Wright, who most recently served as managing director of the Mass. Center for renewable Energy Science and Technology at UMass, started in this newly created post in August. He’s spent the past four months familiarizing himself with all aspects of the region’s business economy, identifying clusters and potential clusters, and laying some track for the process of creating and strengthening connections. ...

... When asked about the process of cluster-development efforts, the science of speeding up the process, and what could happen here, Wright cited the example of Ottawa, the Canadian capital.
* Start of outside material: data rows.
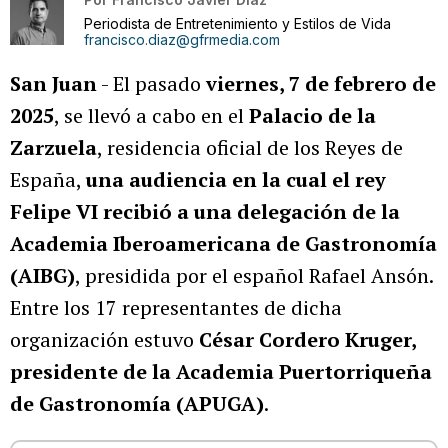
Periodista de Entretenimiento y Estilos de Vida
francisco.diaz@gfrmedia.com
San Juan
- El pasado
viernes, 7 de febrero de
2025
, se llevó a cabo en el
Palacio de la
Zarzuela
, residencia oficial de los Reyes de
España,
una audiencia en la cual el rey
Felipe VI recibió a una delegación de la
Academia Iberoamericana de Gastronomía
(AIBG)
, presidida por el español Rafael Ansón.
Entre los 17 representantes de dicha
organización estuvo
César Cordero Kruger,
presidente de la Academia Puertorriqueña
de Gastronomía (APUGA)
.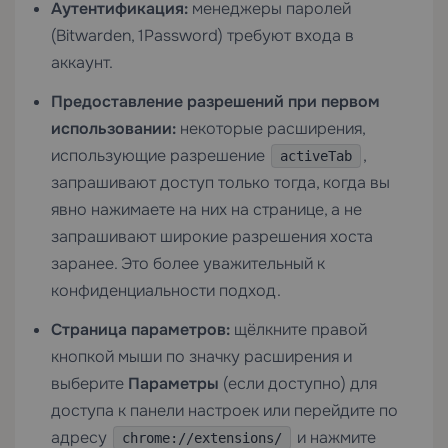
Аутентификация:
менеджеры паролей
(Bitwarden, 1Password) требуют входа в
аккаунт.
Предоставление разрешений при первом
использовании:
некоторые расширения,
использующие разрешение
,
activeTab
запрашивают доступ только тогда, когда вы
явно нажимаете на них на странице, а не
запрашивают широкие разрешения хоста
заранее. Это более уважительный к
конфиденциальности подход.
Страница параметров:
щёлкните правой
кнопкой мыши по значку расширения и
выберите
Параметры
(если доступно) для
доступа к панели настроек или перейдите по
адресу
и нажмите
chrome://extensions/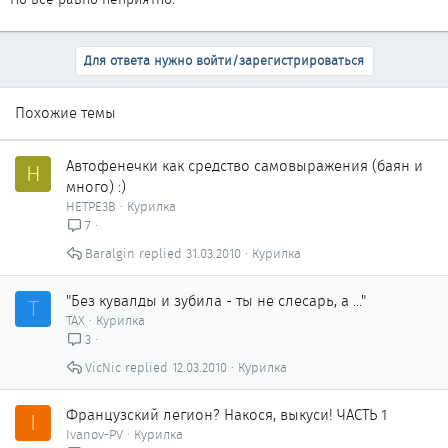
Для ответа нужно войти/зарегистрироваться
Похожие темы
Автофенечки как сpедство самовыражения (баян и
H
много) :)
HETPE3B
Курилка
7
Baralgin
31.03.2010
Курилка
"Без кувалды и зубила - ты не слесарь, а ..."
Т
ТАХ
Курилка
3
VicNic
12.03.2010
Курилка
Французский легион? Накося, выкуси! ЧАСТЬ 1
I
Ivanov-PV
Курилка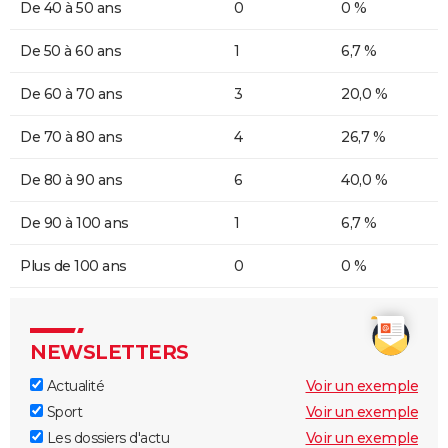
De 40 à 50 ans
0
0 %
De 50 à 60 ans
1
6,7 %
De 60 à 70 ans
3
20,0 %
De 70 à 80 ans
4
26,7 %
De 80 à 90 ans
6
40,0 %
De 90 à 100 ans
1
6,7 %
Plus de 100 ans
0
0 %
NEWSLETTERS
Actualité
Voir un exemple
Sport
Voir un exemple
Les dossiers d'actu
Voir un exemple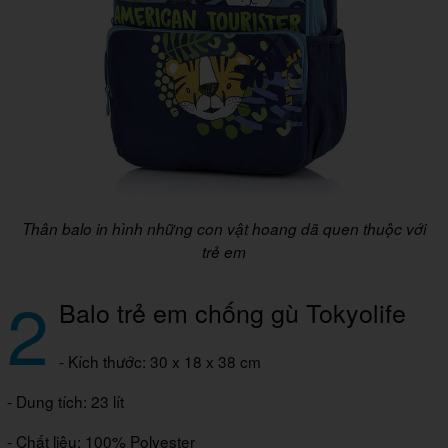
Thân balo in hình những con vật hoang dã quen thuộc với
trẻ em
2
Balo trẻ em chống gù Tokyolife
- Kích thước: 30 x 18 x 38 cm
- Dung tích: 23 lít
- Chất liệu: 100% Polyester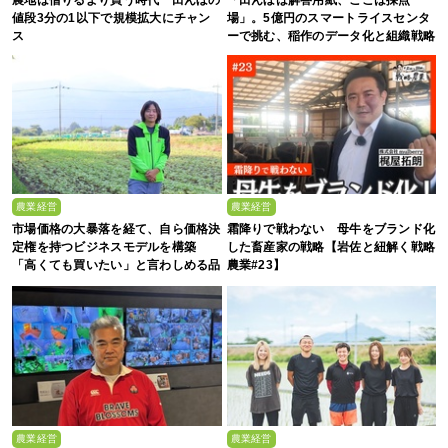
値段3分の1以下で規模拡大にチャン
場」。5億円のスマートライスセンタ
ス
ーで挑む、稲作のデータ化と組織戦略
農業経営
農業経営
市場価格の大暴落を経て、自ら価格決
霜降りで戦わない 母牛をブランド化
定権を持つビジネスモデルを構築
した畜産家の戦略【岩佐と紐解く戦略
「高くても買いたい」と言わしめる品
農業#23】
質を生み出すのは
農業経営
農業経営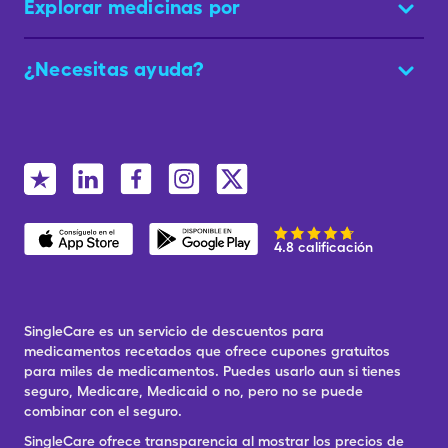
Explorar medicinas por
¿Necesitas ayuda?
4.8 calificación
SingleCare es un servicio de descuentos para
medicamentos recetados que ofrece cupones gratuitos
para miles de medicamentos. Puedes usarlo aun si tienes
seguro, Medicare, Medicaid o no, pero no se puede
combinar con el seguro.
SingleCare ofrece transparencia al mostrar los precios de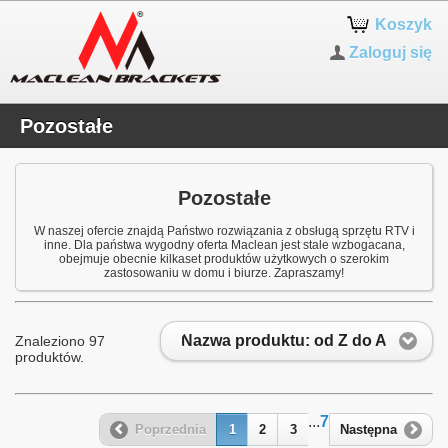
Koszyk
Zaloguj się
Pozostałe
Pozostałe
W naszej ofercie znajdą Państwo rozwiązania z obsługą sprzętu RTV i
inne. Dla państwa wygodny oferta Maclean jest stale wzbogacana,
obejmuje obecnie kilkaset produktów użytkowych o szerokim
zastosowaniu w domu i biurze. Zapraszamy!
Nazwa produktu: od Z do A
Znaleziono 97
produktów.
...
7
Poprzednia
1
2
3
Następna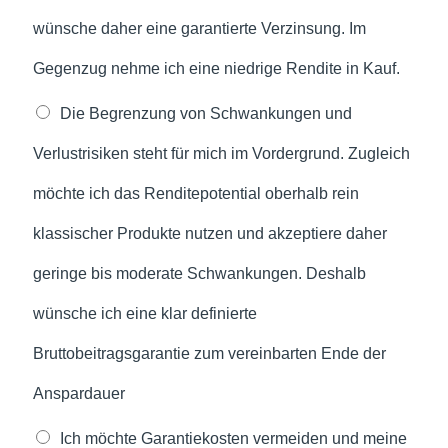
wünsche daher eine garantierte Verzinsung. Im
Gegenzug nehme ich eine niedrige Rendite in Kauf.
Die Begrenzung von Schwankungen und
Verlustrisiken steht für mich im Vordergrund. Zugleich
möchte ich das Renditepotential oberhalb rein
klassischer Produkte nutzen und akzeptiere daher
geringe bis moderate Schwankungen. Deshalb
wünsche ich eine klar definierte
Bruttobeitragsgarantie zum vereinbarten Ende der
Anspardauer
Ich möchte Garantiekosten vermeiden und meine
There, a cluster of photonics companies — ventures involved in the science and technology of light — has developed and now includes several hundred companies.

Greater Springfield and areas just south and east of it have about 50 companies in this same field, employing roughly 5,000 people. “This includes some companies just over the line in Connecticut, and others in the Sturbridge area and Worcester County,” Wright explained, “and the mix of companies is quite diverse.

“Ottawa’s cluster is much larger, and I’m not really sure why; I don’t know the history,” he continued. “But typically, you’ll find that there are a number of entrepreneurs and academicians who have, over the years, collaborated and created an open environment, allowing for the entrance of new companies, rather than hoarding information and keeping things close to the vest.”

Pittsburgh, a city that knew it had to diversify after its base in the steel industry shrank considerably, has had similar success with several clusters, including those in digital technology, biosciences, and advanced manufacturing technology, said Wright, noting that cluster-development efforts there have been ongoing for roughly 40 years.

“Pittsburgh is now quite diverse, and each of these clusters has hundreds of companies,” he explained, adding that the Pittsburgh Technology Council has spawned a number of vertical clusters in each of those areas he mentioned. “It’s like a Knowledge Corridor there in some respects; from the research universities down to the community colleges, they’ve figured out how their higher-education system can integrate into these clusters quite well.”

Once again, Pittsburgh is held up as an example of best practice. "Yes, but ...", start the naysayers. Is Wright a fool to celebrate Pittsburgh?

Experts in the know will always find something lacking. Goading the region to do better is a worthwhile goal. But from where I sit, Pittsburgh's rise from the ashes of the early 1980s is nothing less than remarkable.